Video live orchestra Joe Hisaishi 
( untuk menampilkan video :  klik di bagian bawah  --> "lihat versi web" <-- ) 

Meskipun  menyukai film Korea, namun sebaliknya saya belum pernah sampai jatuh cinta pada K-Pop. Pertama musiknya susah dinyanyikan ataupun dicover menjadi instrumental, yang kedua saya tidak suka penampilan para idol yang terkesan 'cantik'. Namun bukan berarti tidak bisa menikmati juga, saya menikmatinya dengan cara berbeda. Saya pribadi bukan Army, tapi membaca cara BTS dalam menciptakan lagu termasuk unik, mereka tidak sekedar menciptakan namun juga berfilosofi lewat lirik mereka. Sebagai contoh, salah satu lagu rap BTS "Persona" diciptakan oleh RM, liriknya penuh semangat, kalimatnya menggetarkan dan menunjukkan sisi mereka yang sebenarnya. Terinspirasi dari teori "Map of The Soul" Carl Jung dimana hati manusia adalah dunia yang sangat kompleks dan mendalam, Persona ( = topeng ) yang secara sadar kita pakai dan tunjukkan pada dunia luar, hingga orang melihat kita sebagai Persona dan akhirnya kita berbalik bertanya "siapakah aku" sebenarnya. Sekali lagi sampai saat ini pun saya belum bisa enjoy mendengarkan lagunya tapi saya tersentuh dengan liriknya. 
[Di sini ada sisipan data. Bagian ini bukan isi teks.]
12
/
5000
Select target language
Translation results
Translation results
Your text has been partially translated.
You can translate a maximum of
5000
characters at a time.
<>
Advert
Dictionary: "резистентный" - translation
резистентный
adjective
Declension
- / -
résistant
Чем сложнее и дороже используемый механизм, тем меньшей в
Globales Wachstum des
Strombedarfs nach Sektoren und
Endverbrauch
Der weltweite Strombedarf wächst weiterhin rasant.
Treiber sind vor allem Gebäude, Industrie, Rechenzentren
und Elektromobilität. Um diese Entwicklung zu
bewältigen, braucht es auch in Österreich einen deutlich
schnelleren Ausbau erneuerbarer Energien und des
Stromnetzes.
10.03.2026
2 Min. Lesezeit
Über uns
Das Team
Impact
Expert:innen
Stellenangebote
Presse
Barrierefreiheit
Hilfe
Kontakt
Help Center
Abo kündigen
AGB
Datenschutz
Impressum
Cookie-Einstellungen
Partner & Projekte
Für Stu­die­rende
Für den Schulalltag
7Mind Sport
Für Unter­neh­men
Video Persona dengan terjemahan lirik

Tidak hanya terinspirasi oleh Carl Jung, lagu-lagu BTS juga diwarnai oleh karya sastra lain seperti Demian - Hermann Hesse dan beberapa karya Haruki Murakami. Mungkinkah itu yang menjadikan mereka sebagai grup popular saat ini di tengah banyaknya  musisi yang membuat lirik tanpa makna ? Memang akhirnya tidak ada jenis musik yang bisa memuaskan dan disukai semua pihak, tapi saat kita belajar untuk melihat dan mengapresiasi dari sudut yang berbeda bisa jadi kita menemukan cara untuk menikmatinya.
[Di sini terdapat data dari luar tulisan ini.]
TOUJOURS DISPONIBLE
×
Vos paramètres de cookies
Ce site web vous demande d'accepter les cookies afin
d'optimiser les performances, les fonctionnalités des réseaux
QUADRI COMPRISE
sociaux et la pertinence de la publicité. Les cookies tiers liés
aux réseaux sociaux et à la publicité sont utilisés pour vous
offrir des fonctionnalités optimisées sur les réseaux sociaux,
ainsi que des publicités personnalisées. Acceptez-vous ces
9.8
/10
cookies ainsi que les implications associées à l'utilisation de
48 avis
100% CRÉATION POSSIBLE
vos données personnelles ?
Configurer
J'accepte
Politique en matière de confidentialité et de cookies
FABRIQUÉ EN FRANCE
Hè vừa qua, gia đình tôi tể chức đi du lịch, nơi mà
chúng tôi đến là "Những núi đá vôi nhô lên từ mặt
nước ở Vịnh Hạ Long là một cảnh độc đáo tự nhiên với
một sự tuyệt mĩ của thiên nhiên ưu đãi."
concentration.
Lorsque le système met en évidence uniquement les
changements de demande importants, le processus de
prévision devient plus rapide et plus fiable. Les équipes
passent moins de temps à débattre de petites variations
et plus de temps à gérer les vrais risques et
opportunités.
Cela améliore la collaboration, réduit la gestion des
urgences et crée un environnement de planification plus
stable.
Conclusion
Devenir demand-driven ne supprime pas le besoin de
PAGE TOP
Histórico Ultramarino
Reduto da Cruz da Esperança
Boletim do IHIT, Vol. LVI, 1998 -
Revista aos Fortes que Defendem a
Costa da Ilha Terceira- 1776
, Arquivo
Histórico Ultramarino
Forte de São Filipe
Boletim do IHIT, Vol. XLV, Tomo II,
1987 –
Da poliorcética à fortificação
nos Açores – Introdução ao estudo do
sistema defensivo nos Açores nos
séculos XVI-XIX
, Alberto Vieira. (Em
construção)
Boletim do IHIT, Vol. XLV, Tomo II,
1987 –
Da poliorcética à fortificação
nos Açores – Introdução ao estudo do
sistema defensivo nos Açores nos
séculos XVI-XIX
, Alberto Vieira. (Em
Menikmati karya lukis berbeda dari bisa melukis dengan bagus.
Menikmati sebuah drama Shakespeare berbeda dengan bisa berakting di teater.
Mengapresiasi musik tidak ada hubungan dengan mahir memainkan piano.
Saat anak dipaparkan pada seni sejak dini kita akan terkejut dengan kemampuannya menghargai seni itu sendiri.